-- DATA SUPPLIED follows --
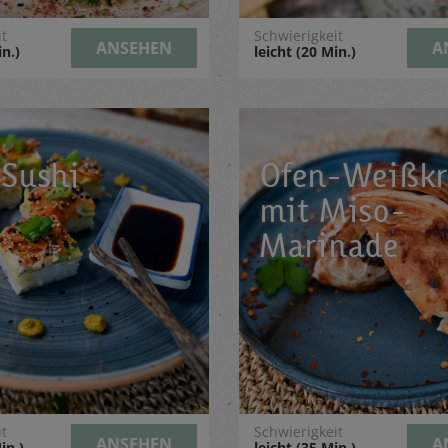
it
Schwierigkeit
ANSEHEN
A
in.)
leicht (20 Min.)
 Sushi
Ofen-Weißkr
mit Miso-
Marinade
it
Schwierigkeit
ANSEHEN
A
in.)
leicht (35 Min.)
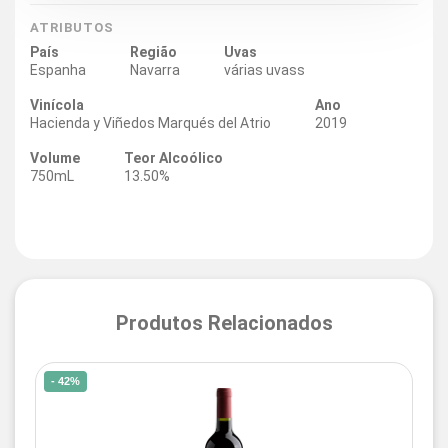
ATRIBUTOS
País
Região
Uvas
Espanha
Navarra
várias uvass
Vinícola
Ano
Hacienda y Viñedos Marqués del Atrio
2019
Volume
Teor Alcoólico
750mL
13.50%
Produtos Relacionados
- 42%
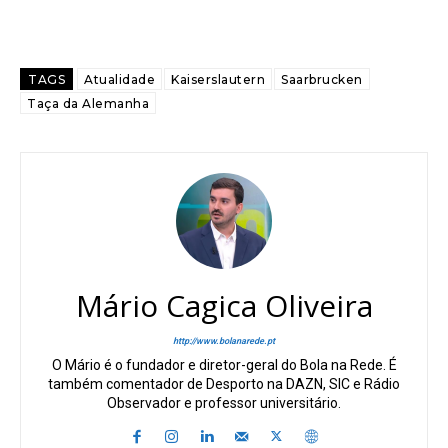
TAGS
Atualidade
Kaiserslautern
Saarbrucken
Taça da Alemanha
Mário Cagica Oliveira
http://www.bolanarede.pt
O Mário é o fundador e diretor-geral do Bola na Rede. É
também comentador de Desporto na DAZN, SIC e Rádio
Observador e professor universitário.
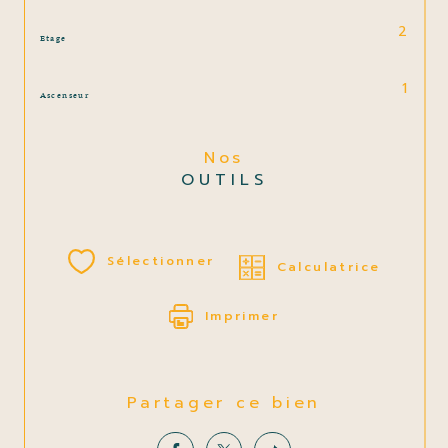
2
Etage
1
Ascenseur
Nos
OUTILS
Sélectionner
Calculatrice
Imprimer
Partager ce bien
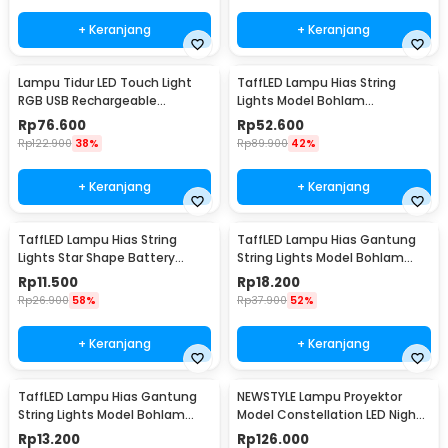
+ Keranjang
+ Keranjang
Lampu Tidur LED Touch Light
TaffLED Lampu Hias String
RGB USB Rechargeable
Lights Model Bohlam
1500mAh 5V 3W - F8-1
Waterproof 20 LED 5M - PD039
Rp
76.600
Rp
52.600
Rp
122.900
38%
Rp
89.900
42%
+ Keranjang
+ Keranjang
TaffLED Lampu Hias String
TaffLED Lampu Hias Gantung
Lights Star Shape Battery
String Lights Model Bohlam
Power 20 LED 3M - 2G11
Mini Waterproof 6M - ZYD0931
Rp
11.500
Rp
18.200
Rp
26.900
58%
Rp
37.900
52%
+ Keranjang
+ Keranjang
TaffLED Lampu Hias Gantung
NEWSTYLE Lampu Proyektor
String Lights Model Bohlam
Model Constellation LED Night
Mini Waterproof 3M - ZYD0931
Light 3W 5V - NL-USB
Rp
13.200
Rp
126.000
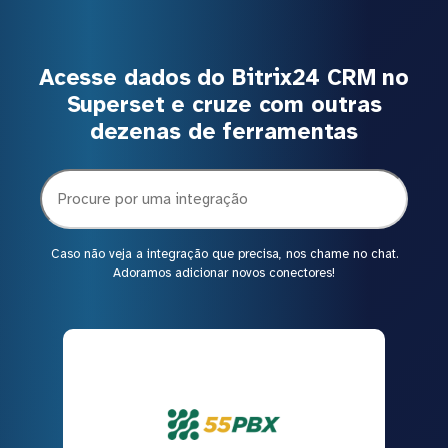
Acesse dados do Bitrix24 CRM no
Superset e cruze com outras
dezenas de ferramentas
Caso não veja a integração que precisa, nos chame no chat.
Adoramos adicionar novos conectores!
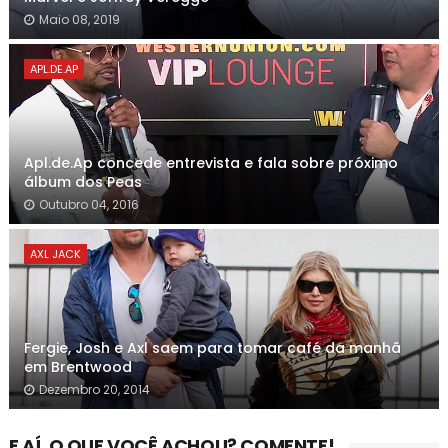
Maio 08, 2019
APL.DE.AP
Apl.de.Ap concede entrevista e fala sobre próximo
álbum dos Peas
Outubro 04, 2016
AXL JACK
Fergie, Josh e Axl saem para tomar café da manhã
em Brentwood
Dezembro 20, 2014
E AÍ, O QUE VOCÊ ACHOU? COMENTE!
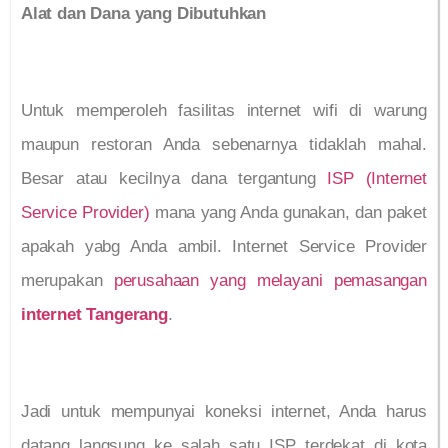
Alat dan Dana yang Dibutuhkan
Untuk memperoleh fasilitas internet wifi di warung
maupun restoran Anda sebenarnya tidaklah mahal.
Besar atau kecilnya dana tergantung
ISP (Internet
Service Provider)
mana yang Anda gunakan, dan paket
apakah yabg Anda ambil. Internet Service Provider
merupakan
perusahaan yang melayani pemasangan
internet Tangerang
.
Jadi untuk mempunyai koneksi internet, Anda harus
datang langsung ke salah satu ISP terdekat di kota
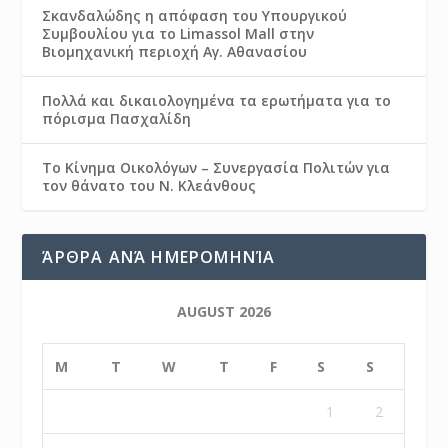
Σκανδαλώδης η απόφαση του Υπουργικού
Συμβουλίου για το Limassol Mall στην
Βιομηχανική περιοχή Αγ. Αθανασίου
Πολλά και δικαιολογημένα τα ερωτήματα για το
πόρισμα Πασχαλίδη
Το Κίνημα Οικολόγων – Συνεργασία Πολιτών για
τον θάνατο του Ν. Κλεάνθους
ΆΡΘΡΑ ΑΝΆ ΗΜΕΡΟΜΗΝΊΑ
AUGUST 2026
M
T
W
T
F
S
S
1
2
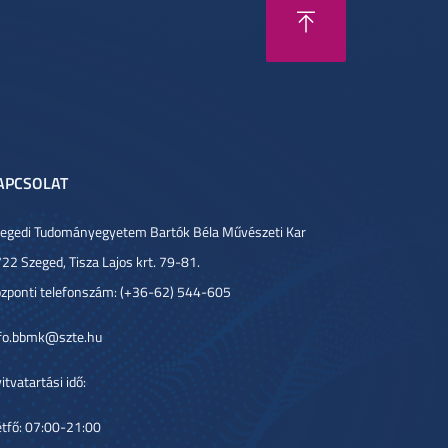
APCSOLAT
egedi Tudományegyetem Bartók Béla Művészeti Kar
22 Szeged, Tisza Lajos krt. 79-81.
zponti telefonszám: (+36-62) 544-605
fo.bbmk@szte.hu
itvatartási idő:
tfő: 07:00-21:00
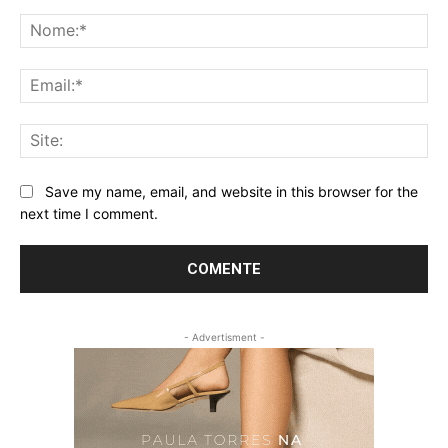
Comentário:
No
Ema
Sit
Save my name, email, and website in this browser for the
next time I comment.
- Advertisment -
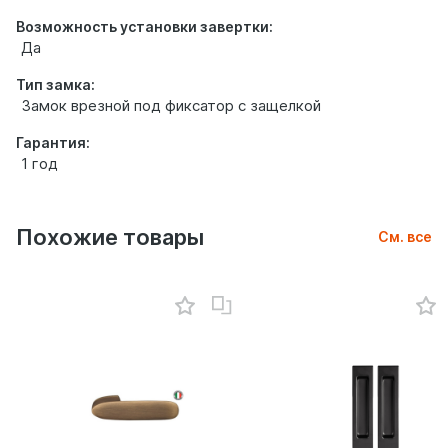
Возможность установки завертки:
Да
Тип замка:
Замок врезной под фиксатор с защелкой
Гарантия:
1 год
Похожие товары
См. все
-- DATA SUPPLIED concluded --
-- DATA SUPPLIED follows --
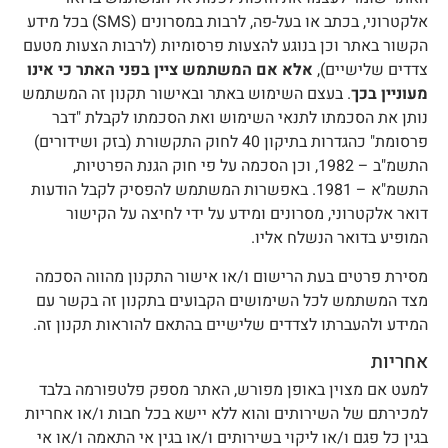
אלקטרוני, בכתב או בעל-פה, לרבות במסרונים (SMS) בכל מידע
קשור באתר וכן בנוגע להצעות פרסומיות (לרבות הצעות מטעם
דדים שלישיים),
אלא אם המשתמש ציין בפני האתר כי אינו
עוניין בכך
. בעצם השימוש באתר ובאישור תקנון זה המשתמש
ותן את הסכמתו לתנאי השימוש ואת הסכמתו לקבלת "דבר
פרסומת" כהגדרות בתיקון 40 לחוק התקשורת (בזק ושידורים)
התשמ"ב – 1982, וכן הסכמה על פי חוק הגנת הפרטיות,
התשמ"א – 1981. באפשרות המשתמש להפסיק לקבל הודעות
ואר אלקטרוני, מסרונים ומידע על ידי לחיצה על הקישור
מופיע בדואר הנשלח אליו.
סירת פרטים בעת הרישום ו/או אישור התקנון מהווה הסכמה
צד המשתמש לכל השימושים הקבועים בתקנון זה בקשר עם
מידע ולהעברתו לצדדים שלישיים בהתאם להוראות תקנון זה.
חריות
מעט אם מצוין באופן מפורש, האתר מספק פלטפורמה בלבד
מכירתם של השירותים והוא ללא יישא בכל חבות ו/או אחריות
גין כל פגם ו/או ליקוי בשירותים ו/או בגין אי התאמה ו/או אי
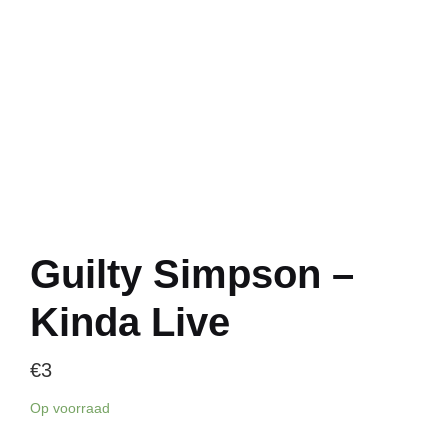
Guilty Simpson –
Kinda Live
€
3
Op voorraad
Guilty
-- DATA SUPPLIED concluded --
-- DATA SUPPLIED follows --
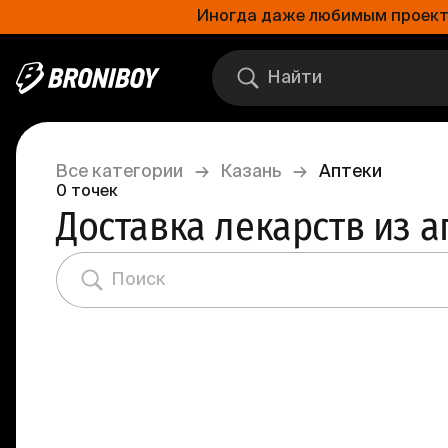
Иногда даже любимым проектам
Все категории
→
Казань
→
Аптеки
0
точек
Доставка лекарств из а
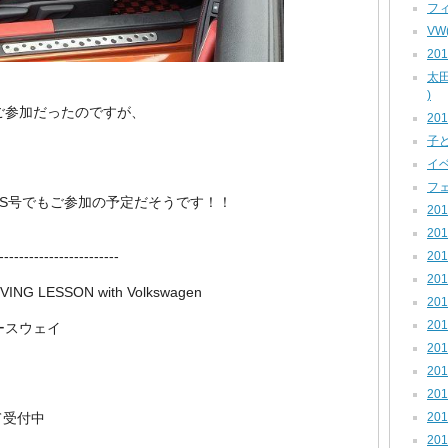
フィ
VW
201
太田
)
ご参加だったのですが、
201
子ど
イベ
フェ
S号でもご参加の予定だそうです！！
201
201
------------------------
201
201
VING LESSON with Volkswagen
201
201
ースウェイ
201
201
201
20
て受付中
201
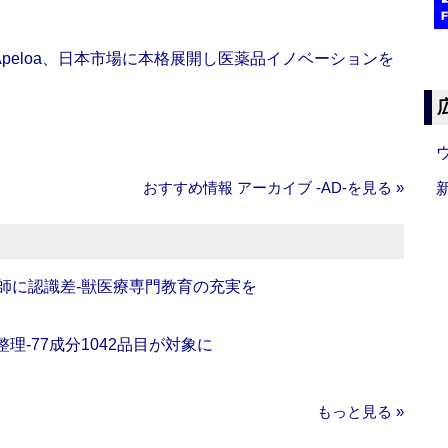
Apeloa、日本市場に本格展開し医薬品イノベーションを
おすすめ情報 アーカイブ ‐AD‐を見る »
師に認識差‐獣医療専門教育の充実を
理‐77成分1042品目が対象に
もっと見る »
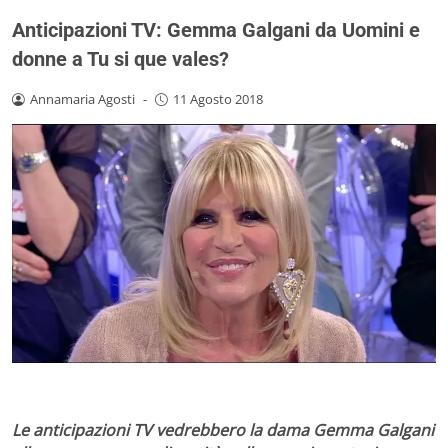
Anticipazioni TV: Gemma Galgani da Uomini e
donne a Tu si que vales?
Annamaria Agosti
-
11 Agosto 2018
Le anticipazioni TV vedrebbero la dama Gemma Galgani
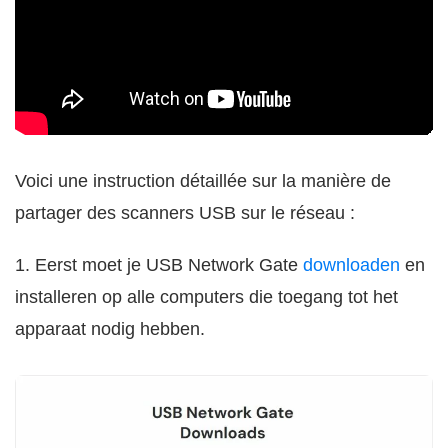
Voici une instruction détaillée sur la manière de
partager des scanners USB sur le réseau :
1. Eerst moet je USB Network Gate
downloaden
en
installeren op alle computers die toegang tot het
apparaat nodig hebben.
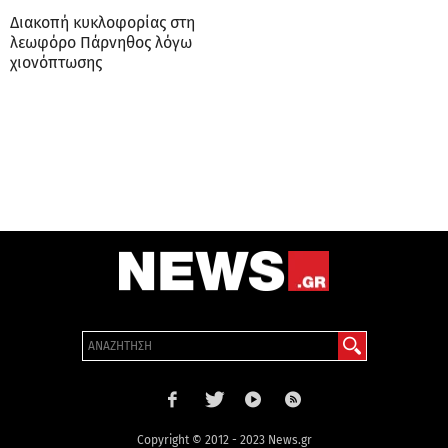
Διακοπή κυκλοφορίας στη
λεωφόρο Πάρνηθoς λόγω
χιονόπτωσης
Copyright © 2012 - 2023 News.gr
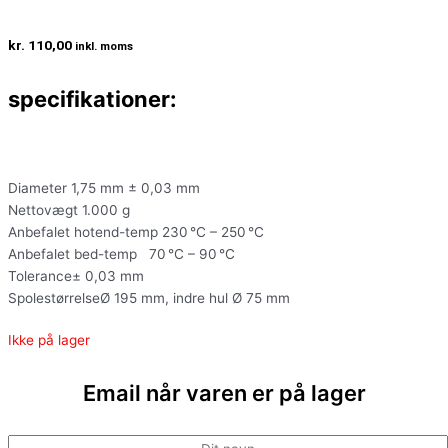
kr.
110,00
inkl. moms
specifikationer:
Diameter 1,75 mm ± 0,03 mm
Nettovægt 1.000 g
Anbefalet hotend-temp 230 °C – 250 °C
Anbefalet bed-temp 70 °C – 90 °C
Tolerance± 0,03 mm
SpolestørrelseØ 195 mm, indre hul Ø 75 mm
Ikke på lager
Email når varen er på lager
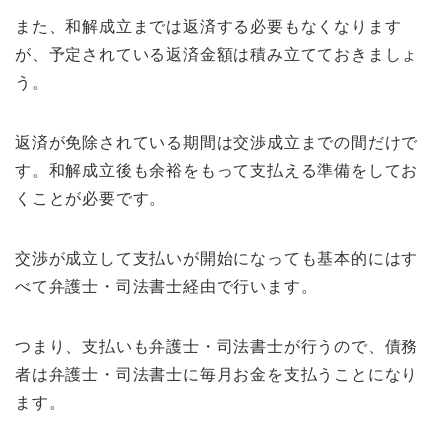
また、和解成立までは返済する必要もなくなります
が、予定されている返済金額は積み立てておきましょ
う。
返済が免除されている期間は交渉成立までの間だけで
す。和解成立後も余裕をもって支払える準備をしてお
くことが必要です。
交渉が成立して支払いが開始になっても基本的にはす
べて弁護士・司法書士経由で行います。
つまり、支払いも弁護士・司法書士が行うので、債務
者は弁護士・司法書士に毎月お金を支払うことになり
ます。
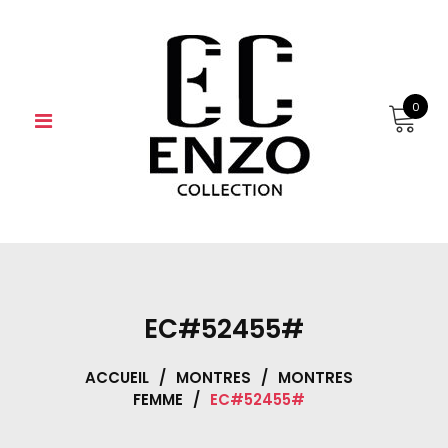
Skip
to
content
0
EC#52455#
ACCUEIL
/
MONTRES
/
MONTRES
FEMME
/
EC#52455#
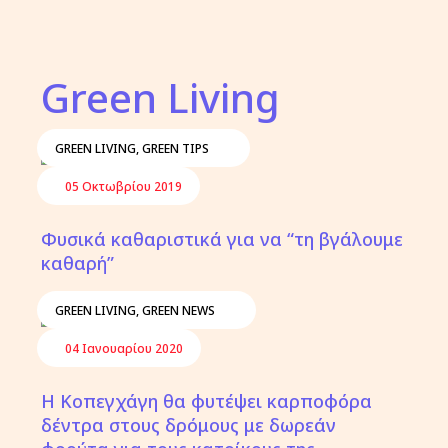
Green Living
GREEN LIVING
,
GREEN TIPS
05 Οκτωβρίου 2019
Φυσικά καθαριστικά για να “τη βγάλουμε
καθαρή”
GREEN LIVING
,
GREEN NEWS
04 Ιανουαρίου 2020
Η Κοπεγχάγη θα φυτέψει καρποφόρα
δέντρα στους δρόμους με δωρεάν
-- DATA SUPPLIED concluded --
*REQUEST*. Based on the material above, how many lines contain the string "Gemma"? State the number alone.

*YOUR SOLUTION*. 2